Meskipun terjadi kemunduran, Baidu tetap menjadi salah satu dari sedikit upaya utama Tiongkok dalam membangun model A.I. dasar dari awal. Yang lain dipimpin oleh Alibaba dan Tencent, raksasa teknologi Tiongkok, serta perusahaan rintisan yang terkait dengan Universitas Tsinghua.
Jurubicara Baidu menolak untuk berkomentar.
Pembatasan AS pada penjualan chip A.I. ke Tiongkok juga menimbulkan tantangan lebih lanjut, karena banyak chip semacam itu diperlukan saat melatih model A.I. generatif. Baidu dan 01.AI, di antara yang lain, mengatakan mereka telah menyimpan cukup chip untuk menjaga operasi mereka dalam waktu dekat.

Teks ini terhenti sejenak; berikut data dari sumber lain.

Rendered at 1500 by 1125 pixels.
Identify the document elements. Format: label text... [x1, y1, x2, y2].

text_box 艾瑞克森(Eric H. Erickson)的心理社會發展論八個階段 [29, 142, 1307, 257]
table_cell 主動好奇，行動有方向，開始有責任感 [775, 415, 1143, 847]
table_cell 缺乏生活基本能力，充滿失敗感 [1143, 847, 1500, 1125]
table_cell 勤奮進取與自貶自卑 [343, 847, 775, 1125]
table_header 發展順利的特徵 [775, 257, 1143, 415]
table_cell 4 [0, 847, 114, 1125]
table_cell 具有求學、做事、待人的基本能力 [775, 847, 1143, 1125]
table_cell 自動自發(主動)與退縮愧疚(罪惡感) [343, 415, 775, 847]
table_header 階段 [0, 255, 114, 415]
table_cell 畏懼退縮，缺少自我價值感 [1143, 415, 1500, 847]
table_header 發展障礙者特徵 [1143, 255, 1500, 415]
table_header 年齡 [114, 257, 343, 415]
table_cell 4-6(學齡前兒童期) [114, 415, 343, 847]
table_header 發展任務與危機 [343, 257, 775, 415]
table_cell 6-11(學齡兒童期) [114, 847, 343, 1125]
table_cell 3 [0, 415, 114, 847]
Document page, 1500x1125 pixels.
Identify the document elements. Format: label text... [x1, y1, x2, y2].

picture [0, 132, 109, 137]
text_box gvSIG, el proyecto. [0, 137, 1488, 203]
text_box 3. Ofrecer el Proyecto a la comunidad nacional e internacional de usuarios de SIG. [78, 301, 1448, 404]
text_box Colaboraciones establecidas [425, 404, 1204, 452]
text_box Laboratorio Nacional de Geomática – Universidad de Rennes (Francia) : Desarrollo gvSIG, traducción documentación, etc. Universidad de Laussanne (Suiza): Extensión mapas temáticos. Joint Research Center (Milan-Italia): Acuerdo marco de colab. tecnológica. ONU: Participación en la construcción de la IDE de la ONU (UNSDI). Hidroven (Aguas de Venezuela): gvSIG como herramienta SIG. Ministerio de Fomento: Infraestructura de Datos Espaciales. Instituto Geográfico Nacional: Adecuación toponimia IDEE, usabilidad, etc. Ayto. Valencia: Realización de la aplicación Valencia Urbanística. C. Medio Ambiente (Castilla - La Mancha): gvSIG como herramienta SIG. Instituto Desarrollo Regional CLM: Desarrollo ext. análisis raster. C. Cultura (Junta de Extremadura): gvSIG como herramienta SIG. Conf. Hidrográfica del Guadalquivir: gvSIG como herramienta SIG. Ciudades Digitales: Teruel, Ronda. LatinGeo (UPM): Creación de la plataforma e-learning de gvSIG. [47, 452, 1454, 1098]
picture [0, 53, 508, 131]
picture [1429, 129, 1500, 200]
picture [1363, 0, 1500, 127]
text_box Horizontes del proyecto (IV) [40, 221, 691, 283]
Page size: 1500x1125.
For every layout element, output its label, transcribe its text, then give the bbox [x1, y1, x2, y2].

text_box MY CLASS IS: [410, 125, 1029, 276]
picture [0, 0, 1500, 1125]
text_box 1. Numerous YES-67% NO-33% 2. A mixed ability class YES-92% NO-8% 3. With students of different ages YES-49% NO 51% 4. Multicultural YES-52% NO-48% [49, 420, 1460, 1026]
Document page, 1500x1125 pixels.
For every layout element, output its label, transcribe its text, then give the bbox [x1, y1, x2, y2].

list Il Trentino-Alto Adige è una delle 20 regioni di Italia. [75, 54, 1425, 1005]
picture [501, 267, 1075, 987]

Ada beberapa titik terang bagi Tiongkok dengan A.I., termasuk dalam bidang visi komputer dan kendaraan otonom. Beberapa pengusaha Tiongkok juga mencari untuk melompati Amerika Serikat dengan terobosan dalam bagian lain dari A.I. generatif.
Wang Changhu, mantan kepala laboratorium A.I. ByteDance, mendirikan perusahaan bernama AIsphere di Beijing tahun lalu untuk memimpin apa yang ia lihat sebagai frontier utama berikutnya dalam teknologi: generasi video. Pada November, start-up tersebut merilis PixVerse, generator yang didukung A.I. yang dapat membuat video dari deskripsi teks.
“Kami terus maju, membangun model kami dari nol,” kata Mr. Wang. “Ini memberi kami keunggulan signifikan sebagai pionir sejati dalam ranah generasi video.”
Keunggulan itu mungkin hanya bertahan beberapa bulan. Minggu lalu, OpenAI mengungkapkan Sora, alat A.I. yang mengubah teks sederhana menjadi video yang terlihat seolah-olah diambil dari film Hollywood. Sora langsung menjadi viral.